» Do this:
Return every line of the material that contains the string "snow", matching case exactly.

» Given data:
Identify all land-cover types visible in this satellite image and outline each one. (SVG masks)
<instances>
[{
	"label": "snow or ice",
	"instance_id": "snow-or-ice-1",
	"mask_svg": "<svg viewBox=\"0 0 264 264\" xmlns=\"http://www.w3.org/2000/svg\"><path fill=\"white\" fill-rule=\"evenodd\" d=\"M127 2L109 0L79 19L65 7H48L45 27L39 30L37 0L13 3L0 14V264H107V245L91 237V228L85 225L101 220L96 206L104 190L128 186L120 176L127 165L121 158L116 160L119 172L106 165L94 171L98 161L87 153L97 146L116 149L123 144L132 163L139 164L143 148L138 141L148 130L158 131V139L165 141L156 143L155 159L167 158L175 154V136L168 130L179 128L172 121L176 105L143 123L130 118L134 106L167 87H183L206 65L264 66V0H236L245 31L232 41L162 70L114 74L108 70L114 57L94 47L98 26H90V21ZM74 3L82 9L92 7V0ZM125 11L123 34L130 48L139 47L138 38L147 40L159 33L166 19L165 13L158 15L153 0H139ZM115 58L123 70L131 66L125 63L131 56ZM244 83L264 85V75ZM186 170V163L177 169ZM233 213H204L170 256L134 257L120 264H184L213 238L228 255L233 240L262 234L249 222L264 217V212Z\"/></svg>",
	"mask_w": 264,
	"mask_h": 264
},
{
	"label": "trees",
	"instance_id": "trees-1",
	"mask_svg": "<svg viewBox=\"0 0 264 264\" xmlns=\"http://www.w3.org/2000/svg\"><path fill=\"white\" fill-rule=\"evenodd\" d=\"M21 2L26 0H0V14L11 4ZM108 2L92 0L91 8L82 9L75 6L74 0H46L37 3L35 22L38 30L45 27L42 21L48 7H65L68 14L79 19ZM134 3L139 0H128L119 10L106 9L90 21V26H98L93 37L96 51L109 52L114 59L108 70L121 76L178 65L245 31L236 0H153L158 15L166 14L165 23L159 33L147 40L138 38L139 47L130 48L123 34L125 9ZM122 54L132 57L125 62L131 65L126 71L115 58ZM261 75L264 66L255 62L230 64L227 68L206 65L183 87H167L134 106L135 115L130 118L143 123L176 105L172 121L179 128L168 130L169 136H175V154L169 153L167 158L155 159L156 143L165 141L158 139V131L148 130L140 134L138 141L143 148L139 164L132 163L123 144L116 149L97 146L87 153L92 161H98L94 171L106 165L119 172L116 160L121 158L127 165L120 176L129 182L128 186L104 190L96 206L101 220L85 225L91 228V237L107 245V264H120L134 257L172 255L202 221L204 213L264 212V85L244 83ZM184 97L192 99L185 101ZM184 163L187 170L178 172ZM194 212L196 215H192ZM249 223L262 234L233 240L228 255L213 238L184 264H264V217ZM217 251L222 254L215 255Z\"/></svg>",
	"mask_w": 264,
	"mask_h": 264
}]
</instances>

» Solution:
	"label": "snow or ice",
	"instance_id": "snow-or-ice-1",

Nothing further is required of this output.